Notícia

Jornal do Commercio (PE)

Pesquisa mostra que reduzir calorias aumenta a memória

Publicado em 04 fevereiro 2009

BERLIM – Cientistas da Universidade de Münster, na Alemanha, concluíram um estudo sobre os efeitos positivos da restrição de calorias na memória, de acordo com informações da Fundação de Amparo à Pesquisa do Estado de São Paulo (Fapesp).

A pesquisa, realizada com 50 pessoas com idade média de 60 anos, confirmou testes anteriores feitos em animais. A pesquisa deve ser publicada em breve na edição da revista americana Proceedings of the National Academy of Sciences (Pnas).

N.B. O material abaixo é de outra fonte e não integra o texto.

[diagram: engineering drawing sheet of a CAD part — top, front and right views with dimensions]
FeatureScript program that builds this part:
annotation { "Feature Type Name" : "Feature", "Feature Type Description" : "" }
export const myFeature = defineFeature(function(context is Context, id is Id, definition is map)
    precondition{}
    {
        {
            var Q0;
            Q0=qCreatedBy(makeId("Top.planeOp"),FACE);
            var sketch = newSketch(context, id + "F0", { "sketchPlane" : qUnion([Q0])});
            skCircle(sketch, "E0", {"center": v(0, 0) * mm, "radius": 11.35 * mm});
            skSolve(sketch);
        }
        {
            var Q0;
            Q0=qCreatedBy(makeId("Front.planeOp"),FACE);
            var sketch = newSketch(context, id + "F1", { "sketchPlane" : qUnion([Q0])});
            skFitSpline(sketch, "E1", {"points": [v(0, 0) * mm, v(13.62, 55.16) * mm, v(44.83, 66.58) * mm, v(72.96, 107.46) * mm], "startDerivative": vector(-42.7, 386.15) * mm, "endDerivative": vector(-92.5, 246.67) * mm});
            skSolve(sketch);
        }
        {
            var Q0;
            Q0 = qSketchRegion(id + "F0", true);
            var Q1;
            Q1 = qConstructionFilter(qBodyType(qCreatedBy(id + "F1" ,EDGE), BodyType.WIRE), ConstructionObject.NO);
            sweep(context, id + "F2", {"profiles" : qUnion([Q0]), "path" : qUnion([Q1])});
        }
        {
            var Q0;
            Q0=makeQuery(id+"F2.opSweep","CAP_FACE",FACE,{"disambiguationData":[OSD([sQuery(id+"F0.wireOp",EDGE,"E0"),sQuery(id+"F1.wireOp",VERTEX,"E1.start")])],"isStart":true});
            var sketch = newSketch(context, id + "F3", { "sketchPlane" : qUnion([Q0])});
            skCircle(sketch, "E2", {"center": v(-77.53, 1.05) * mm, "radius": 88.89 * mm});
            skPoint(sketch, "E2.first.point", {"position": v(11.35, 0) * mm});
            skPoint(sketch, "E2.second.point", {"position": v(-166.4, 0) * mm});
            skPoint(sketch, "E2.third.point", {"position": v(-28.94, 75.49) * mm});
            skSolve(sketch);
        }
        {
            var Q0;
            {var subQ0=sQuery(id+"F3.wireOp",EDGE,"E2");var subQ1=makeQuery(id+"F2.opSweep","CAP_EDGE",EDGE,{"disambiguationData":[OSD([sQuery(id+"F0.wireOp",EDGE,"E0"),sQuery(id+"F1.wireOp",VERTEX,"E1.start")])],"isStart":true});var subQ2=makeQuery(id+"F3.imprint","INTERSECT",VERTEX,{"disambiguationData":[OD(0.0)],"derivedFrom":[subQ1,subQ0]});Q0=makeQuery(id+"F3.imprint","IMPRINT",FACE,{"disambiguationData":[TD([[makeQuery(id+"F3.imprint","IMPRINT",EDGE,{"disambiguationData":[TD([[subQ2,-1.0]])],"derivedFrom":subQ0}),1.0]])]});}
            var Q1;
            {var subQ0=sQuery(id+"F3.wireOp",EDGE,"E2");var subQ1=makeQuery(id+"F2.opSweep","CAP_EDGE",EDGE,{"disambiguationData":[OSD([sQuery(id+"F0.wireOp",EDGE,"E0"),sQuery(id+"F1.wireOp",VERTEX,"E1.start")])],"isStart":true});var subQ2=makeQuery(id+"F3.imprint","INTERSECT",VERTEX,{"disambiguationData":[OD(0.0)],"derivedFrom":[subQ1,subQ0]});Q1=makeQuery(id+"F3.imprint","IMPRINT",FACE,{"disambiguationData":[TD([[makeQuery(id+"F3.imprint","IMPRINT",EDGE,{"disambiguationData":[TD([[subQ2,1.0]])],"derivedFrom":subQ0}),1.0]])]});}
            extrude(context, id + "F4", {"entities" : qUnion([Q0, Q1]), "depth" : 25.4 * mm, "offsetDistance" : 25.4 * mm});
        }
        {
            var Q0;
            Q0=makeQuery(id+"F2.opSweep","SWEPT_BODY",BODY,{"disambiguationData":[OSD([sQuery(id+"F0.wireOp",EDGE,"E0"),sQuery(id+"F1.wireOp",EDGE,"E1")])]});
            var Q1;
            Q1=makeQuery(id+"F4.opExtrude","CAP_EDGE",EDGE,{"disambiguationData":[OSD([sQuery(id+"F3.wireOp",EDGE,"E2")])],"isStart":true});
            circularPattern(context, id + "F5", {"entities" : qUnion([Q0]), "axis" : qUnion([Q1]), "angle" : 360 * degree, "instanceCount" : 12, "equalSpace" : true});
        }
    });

A cientista Veronica Witte, do Departamento de Neurologia da universidade alemã, e colegas acompanharam durante três meses os participantes do estudo, que foram divididos três grupos. O primeiro teve reduzida a ingestão de calorias em 30%, o segundo grupo teve aumentado o consumo de ácidos graxos insaturados em 20%. O terceiro grupo, de controle, não teve alteração no padrão alimentar anterior.

O grupo de dieta com restrição calórica apresentou um aumento nas notas dos testes de memória dados pelos pesquisadores, enquanto os outros dois grupos não mostraram alterações. Os pesquisadores ainda verificaram no grupo que teve redução de calorias a diminuição nos níveis de insulina e nos marcadores de inflamação. Para os pesquisadores, esse resultado abre caminho para explorar a função da insulina e da inflamação no declínio cognitivo em idosos.

De acordo com a Pnas, estudos sugerem que a restrição calórica em animais protege as funções neurais. Em humanos, a observação feita com base na dieta dos moradores da cidade de Okinawa (Japão), também verifica os resultados positivos sobre o envelhecimento e longevidade. Já a obesidade, relacionada ao consumo de altas fontes calóricas, parece contribuir para o declínio cognitivo do processo de envelhecimento.

ALZHEIMER

Na Universidade Federal do Rio de Janeiro (UFRJ) e na Universidade Northwestern, nos Estados Unidos, pesquisadores descobriram que remédios para tratar diabete tipo 2 podem representar nova esperança para quem sofre de Alzheimer. Os estudiosos conseguiram impedir o desenvolvimento da doença em neurônios cultivados em laboratório O trabalho foi publicado segunda na revista Proceedings of the National Academy of Sciences (Pnas).

A relação entre diabete e Alzheimer já é conhecida há cinco anos Diabéticos têm mais chances de desenvolver a doença. No caso de diabete tipo 2, comum em idosos e obesos, o pâncreas produz o hormônio insulina, mas ele não é absorvido pelas células, que se tornam resistentes à substância. No Alzheimer, ocorre algo parecido, mas apenas nos neurônios. É como se o cérebro sofresse de diabete tipo 2. Alguns pesquisadores já chamam a doença de diabete tipo 3.